NFLDraftBible.com is coming under fire by the league after publishing a report (which got wider exposure when picked up by websites like ProFootballTalk.com) claiming that five first-round draft prospects tested positive for drugs at the Combine in February.
According to the report, defensive tackle B.J. Raji, cornerback Vontae Davis and wide receiver Percy Harvin all tested positive for marijuana at the Combine. In addition, the website reported that USC linebackers Brian Cushing and Clay Matthews tested positive for steroids. Sports Illustrated's website (SI.com) has also reported that Raji tested positive for marijuana at the Combine.
The response from the NFL has been immediate and rather damning. On the league's official website, it sighted an unnamed "league spokesman" (don't they knew who their own spokesman is?) saying, "The independent medical advisors who administer the tests have notified in writing those players – and only those players – who tested positive at the Combine. Unfortunately, rumors about draft-eligible players, including rumors about test results, begin to circulate every year at this time. Many of these rumors are circulated for self-serving reasons and they are terribly unfair to the players and their families."
On the USC official website, head coach Pete Carroll defended his players saying that the rumors are "absolutely false" and that neither Matthews nor Cushing have been notified of a positive test.
For the vast majority of football fans, NFLDraftBible.com wasn't a website that most were familiar with, but when the stories get validated by being repeated on sites like PFT – despite its disclaimers that "this is them reporting it, not us" brand of journalism – it has brought the issue to national attention and put all five of the players under a microscope.
If the allegations prove to be true, both the league and its unnamed in-house spokesman will have egg on their faces. If, however, the reports aren't proved to be accurate, the reputations of the players named will be still be sullied in the minds of many fans. They may not remember that nothing came of the stories, just that their names have been linked to positive drug tests – whether true or not.

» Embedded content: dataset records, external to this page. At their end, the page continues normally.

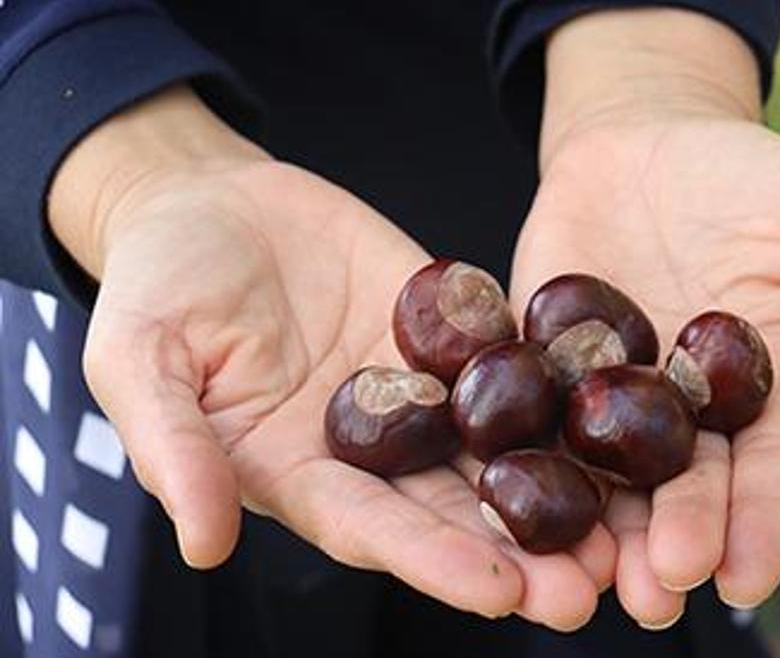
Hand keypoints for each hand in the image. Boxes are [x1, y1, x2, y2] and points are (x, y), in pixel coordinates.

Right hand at [48, 87, 613, 629]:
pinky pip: (512, 366)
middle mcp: (374, 451)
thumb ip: (173, 448)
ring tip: (626, 531)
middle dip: (521, 552)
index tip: (500, 592)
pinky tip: (622, 414)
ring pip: (499, 453)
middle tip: (592, 587)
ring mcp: (421, 394)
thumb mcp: (139, 360)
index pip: (374, 531)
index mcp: (301, 474)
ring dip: (560, 493)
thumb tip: (203, 545)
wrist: (211, 203)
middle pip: (455, 511)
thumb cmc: (158, 286)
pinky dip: (563, 393)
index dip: (434, 562)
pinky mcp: (453, 336)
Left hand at [511, 10, 779, 627]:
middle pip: (683, 490)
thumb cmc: (759, 181)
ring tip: (594, 582)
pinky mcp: (540, 363)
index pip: (769, 470)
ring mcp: (609, 393)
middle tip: (661, 591)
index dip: (762, 524)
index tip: (748, 580)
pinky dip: (522, 458)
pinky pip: (529, 414)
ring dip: (601, 531)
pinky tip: (507, 503)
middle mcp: (685, 413)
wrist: (652, 138)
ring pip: (606, 476)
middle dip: (675, 541)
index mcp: (764, 394)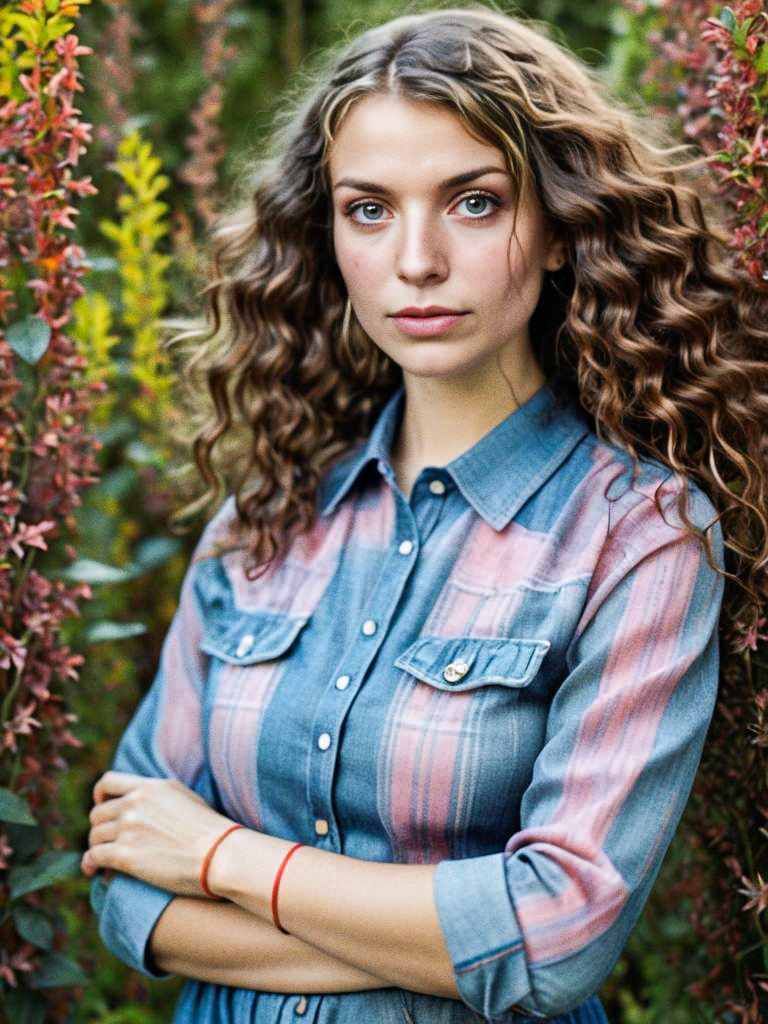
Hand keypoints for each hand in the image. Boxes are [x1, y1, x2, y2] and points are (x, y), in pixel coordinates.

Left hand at [81, 771, 239, 896]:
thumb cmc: (211, 830)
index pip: (108, 781)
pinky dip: (89, 864)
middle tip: (106, 842)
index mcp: (150, 787)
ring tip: (99, 860)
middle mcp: (136, 803)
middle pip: (98, 813)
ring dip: (96, 848)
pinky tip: (93, 871)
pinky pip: (94, 856)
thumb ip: (160, 795)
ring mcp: (129, 828)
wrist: (219, 854)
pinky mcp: (126, 855)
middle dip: (100, 828)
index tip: (101, 805)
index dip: (99, 795)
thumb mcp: (185, 798)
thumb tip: (148, 800)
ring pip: (94, 836)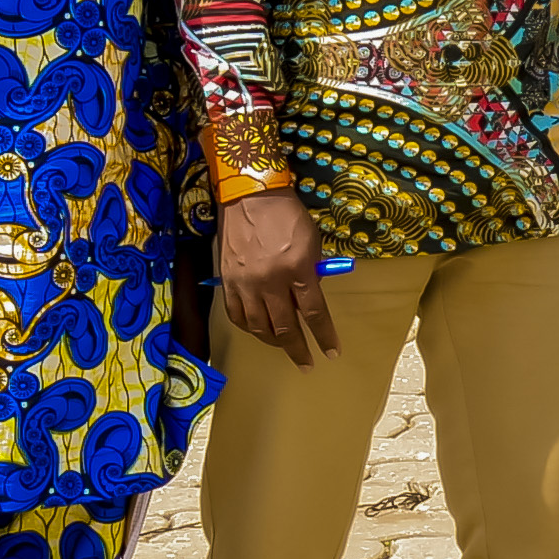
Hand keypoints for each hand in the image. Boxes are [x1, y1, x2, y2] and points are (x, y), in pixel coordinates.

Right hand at [219, 190, 339, 361]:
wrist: (250, 196)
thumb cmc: (287, 215)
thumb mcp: (311, 242)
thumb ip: (312, 273)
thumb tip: (308, 300)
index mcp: (297, 269)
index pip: (314, 313)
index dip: (324, 336)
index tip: (331, 352)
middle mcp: (270, 281)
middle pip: (285, 326)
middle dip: (298, 349)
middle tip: (306, 363)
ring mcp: (246, 282)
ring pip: (259, 326)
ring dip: (273, 342)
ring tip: (284, 347)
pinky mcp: (228, 281)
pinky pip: (237, 315)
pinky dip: (249, 327)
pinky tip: (259, 330)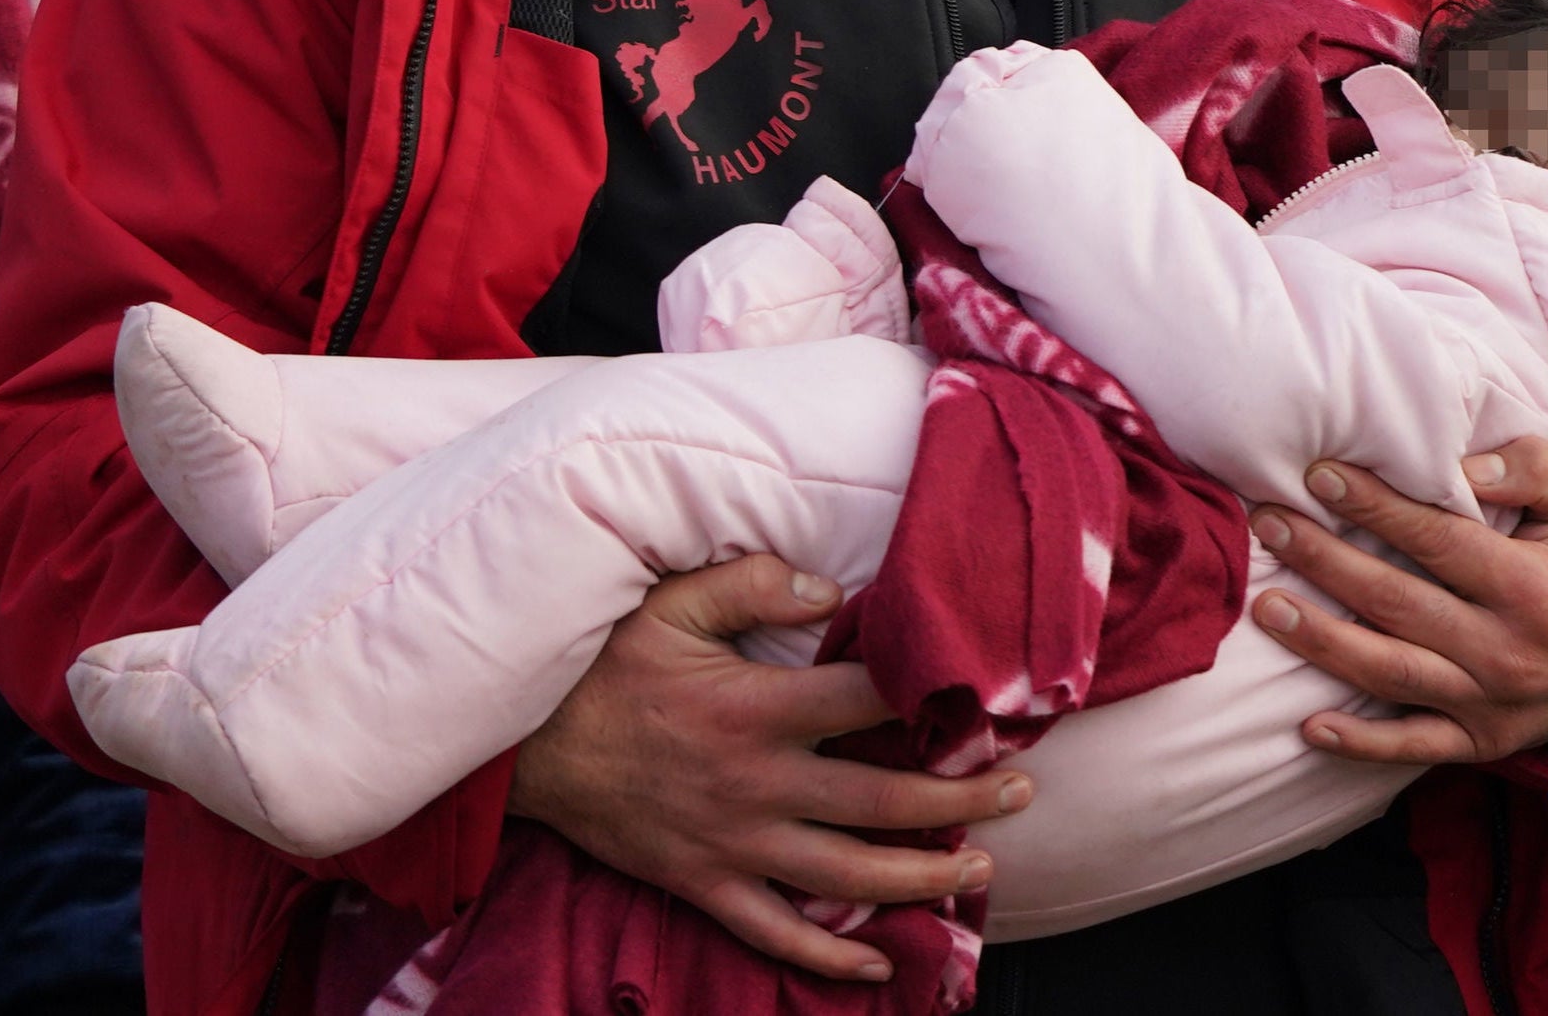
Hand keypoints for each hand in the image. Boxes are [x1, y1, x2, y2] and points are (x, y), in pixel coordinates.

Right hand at [507, 554, 1032, 983]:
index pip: (868, 701)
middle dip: (962, 797)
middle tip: (1022, 787)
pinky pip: (775, 933)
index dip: (934, 696)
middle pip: (883, 800)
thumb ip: (754, 584)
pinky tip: (874, 963)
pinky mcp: (703, 883)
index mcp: (757, 709)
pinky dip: (828, 955)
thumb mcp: (669, 601)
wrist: (525, 747)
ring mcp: (733, 844)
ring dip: (922, 876)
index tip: (990, 694)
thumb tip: (829, 585)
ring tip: (982, 867)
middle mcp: (757, 784)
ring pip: (847, 875)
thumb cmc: (602, 664)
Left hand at [1248, 439, 1547, 765]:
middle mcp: (1508, 653)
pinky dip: (1361, 745)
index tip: (1318, 476)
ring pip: (1392, 674)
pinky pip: (1415, 747)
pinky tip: (1308, 726)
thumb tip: (1464, 467)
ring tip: (1267, 606)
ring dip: (1323, 643)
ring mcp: (1493, 705)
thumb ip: (1532, 468)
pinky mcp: (1483, 742)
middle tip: (1270, 523)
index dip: (1375, 507)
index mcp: (1534, 589)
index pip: (1437, 541)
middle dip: (1325, 562)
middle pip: (1398, 604)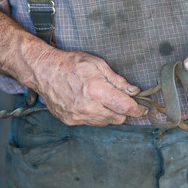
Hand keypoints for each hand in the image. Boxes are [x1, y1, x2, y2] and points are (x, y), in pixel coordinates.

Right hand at [32, 49, 147, 125]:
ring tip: (104, 100)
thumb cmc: (71, 64)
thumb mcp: (98, 64)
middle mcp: (88, 108)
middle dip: (123, 111)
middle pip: (118, 118)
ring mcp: (78, 116)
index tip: (143, 109)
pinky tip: (91, 104)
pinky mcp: (70, 120)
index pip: (125, 107)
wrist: (43, 70)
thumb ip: (118, 80)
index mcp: (97, 91)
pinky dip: (96, 116)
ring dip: (110, 114)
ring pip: (105, 123)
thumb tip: (134, 91)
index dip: (138, 110)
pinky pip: (91, 123)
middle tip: (122, 101)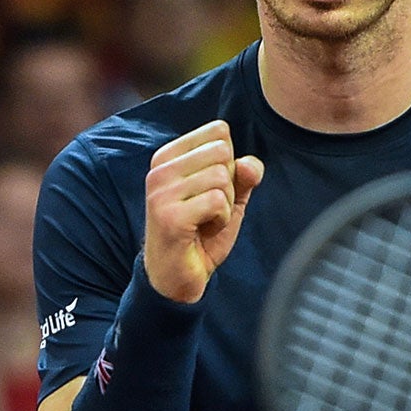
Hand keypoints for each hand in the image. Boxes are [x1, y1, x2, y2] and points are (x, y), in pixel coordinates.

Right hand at [144, 121, 263, 303]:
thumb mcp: (229, 198)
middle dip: (228, 185)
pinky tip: (202, 232)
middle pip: (223, 152)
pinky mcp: (168, 215)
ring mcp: (161, 191)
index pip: (219, 132)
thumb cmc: (201, 233)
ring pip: (222, 177)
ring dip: (224, 205)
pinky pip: (218, 201)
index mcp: (168, 157)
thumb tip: (251, 164)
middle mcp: (159, 169)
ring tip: (204, 221)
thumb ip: (244, 175)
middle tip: (208, 209)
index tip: (209, 189)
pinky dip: (221, 220)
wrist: (177, 277)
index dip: (229, 163)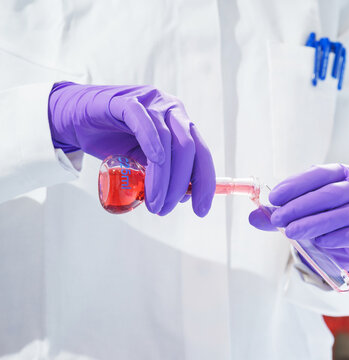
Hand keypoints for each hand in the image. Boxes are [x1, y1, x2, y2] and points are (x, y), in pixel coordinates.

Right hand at [48, 82, 214, 215]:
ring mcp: (150, 102)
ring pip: (167, 140)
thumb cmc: (113, 139)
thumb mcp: (144, 160)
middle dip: (181, 184)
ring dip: (163, 177)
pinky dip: (152, 142)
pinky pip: (143, 120)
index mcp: (181, 124)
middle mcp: (171, 110)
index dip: (205, 183)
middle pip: (188, 148)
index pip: (201, 153)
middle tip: (165, 209)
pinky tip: (155, 162)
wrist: (75, 119)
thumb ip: (164, 172)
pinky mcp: (125, 101)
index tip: (201, 211)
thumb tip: (184, 197)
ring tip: (154, 203)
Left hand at [249, 164, 348, 271]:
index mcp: (341, 172)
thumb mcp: (304, 211)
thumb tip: (253, 218)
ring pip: (345, 213)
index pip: (318, 174)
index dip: (296, 185)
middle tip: (279, 219)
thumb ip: (282, 213)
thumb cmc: (329, 217)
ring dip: (317, 223)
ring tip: (293, 232)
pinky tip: (322, 241)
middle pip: (332, 193)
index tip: (273, 198)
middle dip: (302, 206)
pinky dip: (341, 236)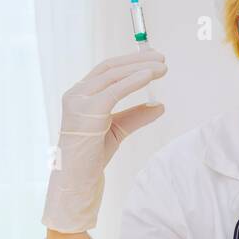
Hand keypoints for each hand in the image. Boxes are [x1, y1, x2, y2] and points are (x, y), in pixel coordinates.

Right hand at [42, 49, 166, 232]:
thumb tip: (160, 105)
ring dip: (140, 68)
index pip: (107, 69)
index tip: (153, 58)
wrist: (76, 180)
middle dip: (138, 60)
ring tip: (162, 67)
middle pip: (110, 68)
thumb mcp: (118, 130)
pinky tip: (149, 76)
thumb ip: (135, 116)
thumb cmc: (92, 157)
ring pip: (113, 76)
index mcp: (80, 94)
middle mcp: (76, 94)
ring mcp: (78, 102)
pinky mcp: (87, 113)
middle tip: (162, 58)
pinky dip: (133, 81)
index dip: (130, 61)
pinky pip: (114, 91)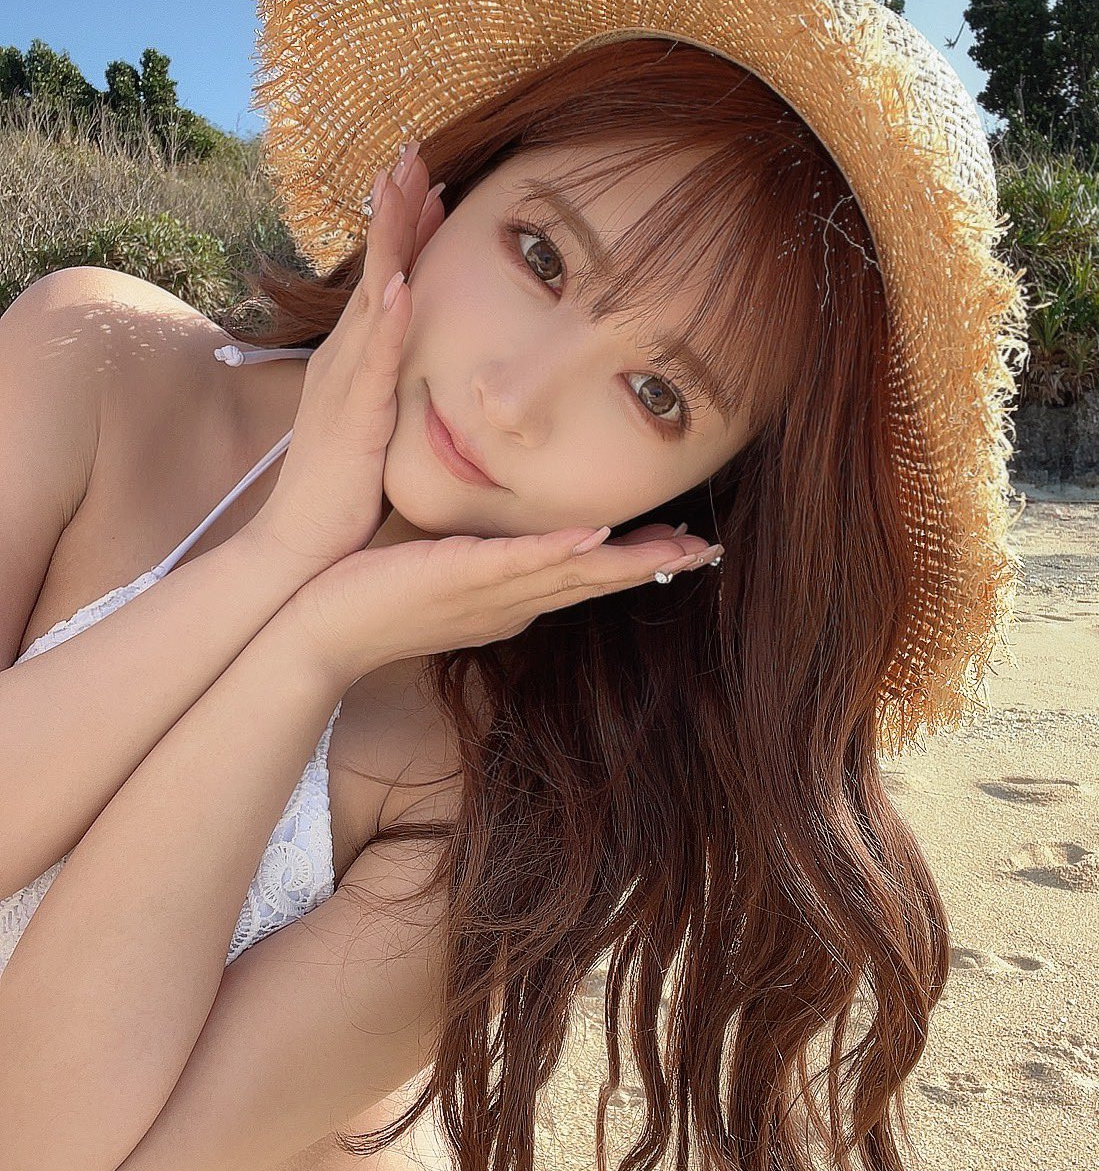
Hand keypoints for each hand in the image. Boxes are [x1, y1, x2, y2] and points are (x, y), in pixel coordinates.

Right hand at [248, 141, 445, 575]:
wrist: (302, 546)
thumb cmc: (343, 492)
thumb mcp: (376, 427)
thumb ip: (394, 392)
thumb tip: (422, 370)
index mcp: (353, 361)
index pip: (386, 282)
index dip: (405, 231)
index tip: (429, 182)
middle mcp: (344, 360)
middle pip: (377, 271)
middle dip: (395, 210)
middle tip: (414, 151)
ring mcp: (346, 385)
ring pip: (375, 298)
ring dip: (392, 241)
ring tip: (408, 186)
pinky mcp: (354, 418)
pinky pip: (375, 361)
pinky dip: (389, 319)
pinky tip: (404, 282)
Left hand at [288, 521, 721, 687]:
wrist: (318, 631)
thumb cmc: (374, 600)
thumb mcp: (438, 577)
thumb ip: (477, 561)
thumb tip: (503, 543)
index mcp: (507, 600)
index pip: (582, 581)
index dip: (635, 566)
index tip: (684, 551)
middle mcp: (507, 604)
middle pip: (593, 583)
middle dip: (652, 567)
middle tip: (707, 551)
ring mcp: (487, 594)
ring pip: (570, 575)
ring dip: (627, 562)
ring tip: (680, 548)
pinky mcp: (457, 577)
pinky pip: (517, 563)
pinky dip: (559, 552)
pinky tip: (597, 539)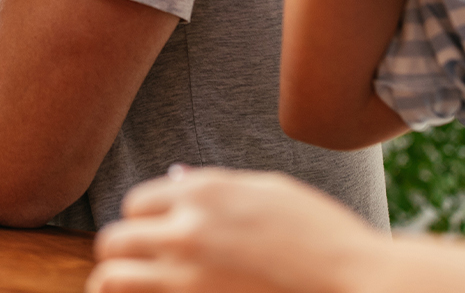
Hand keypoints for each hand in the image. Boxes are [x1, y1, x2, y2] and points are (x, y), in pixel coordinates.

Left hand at [89, 168, 384, 292]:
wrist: (353, 280)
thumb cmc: (320, 233)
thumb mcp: (269, 191)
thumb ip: (217, 185)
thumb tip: (175, 181)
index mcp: (204, 190)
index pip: (136, 204)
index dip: (144, 222)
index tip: (156, 235)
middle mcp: (187, 228)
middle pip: (115, 239)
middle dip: (122, 251)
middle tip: (136, 264)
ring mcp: (188, 274)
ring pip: (112, 278)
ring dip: (115, 282)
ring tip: (124, 289)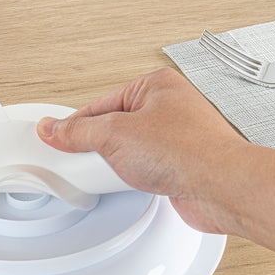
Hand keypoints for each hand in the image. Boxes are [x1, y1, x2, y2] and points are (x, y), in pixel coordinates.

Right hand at [36, 68, 247, 232]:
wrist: (221, 188)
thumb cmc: (187, 151)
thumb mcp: (114, 135)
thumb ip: (78, 132)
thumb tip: (54, 128)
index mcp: (157, 86)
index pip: (102, 102)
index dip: (77, 123)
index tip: (57, 137)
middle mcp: (170, 108)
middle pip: (115, 126)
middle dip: (98, 144)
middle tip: (82, 156)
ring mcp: (177, 138)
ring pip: (131, 149)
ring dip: (117, 163)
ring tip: (109, 170)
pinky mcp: (180, 166)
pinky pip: (145, 168)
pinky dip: (132, 177)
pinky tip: (128, 182)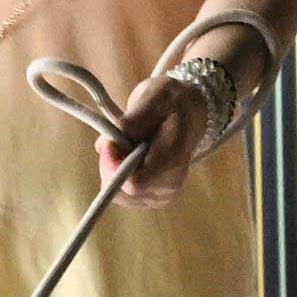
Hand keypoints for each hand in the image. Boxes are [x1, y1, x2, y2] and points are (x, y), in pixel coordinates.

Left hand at [92, 72, 204, 208]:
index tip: (110, 142)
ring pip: (120, 196)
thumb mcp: (155, 97)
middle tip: (115, 141)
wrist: (188, 114)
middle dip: (111, 166)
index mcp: (174, 159)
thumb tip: (108, 143)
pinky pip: (124, 197)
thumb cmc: (171, 102)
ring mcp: (163, 196)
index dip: (113, 166)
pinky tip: (126, 160)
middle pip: (124, 192)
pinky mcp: (154, 199)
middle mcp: (171, 185)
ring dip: (113, 171)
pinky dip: (117, 178)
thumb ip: (134, 119)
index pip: (135, 183)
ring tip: (124, 148)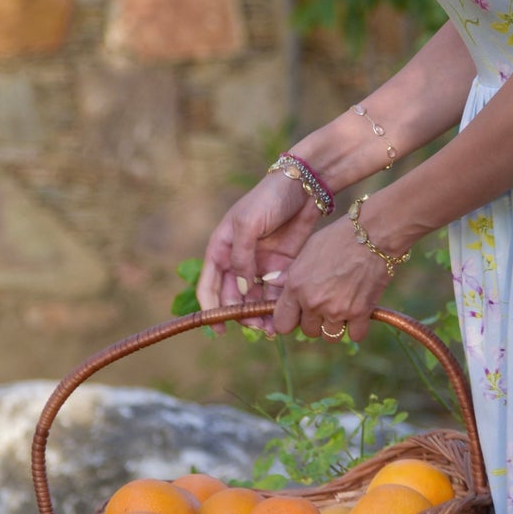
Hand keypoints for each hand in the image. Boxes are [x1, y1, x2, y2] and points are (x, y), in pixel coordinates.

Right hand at [197, 172, 321, 330]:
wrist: (303, 185)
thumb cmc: (268, 198)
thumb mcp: (248, 224)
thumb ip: (241, 257)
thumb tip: (243, 287)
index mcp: (221, 249)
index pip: (209, 286)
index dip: (211, 310)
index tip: (219, 328)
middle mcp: (238, 260)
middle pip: (234, 297)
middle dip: (241, 315)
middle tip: (257, 327)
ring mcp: (260, 264)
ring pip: (256, 298)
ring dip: (261, 314)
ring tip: (273, 327)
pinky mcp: (281, 265)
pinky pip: (276, 290)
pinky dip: (278, 304)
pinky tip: (286, 314)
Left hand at [271, 217, 387, 342]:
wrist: (372, 234)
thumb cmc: (337, 237)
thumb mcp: (307, 250)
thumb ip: (290, 273)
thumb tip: (274, 283)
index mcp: (296, 286)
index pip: (282, 323)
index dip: (290, 320)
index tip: (298, 314)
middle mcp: (313, 302)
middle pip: (308, 331)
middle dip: (315, 321)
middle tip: (325, 305)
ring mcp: (337, 310)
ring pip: (330, 336)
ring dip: (335, 326)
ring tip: (342, 308)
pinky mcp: (360, 313)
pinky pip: (355, 335)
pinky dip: (357, 327)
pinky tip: (358, 313)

Perhaps we are just perpetuating the story by forwarding the information, but with both the league and representatives for several of the players denying that results have been made known to the league or its teams, the website is being given a lot more attention than it had a few days ago. In the end, that may have been the goal, but it is just another sign that Internet is becoming a primary source of news as newspapers are dying off or struggling financially. Unfortunately, many of these websites don't have the same level of accountability that longstanding news sources have to maintain.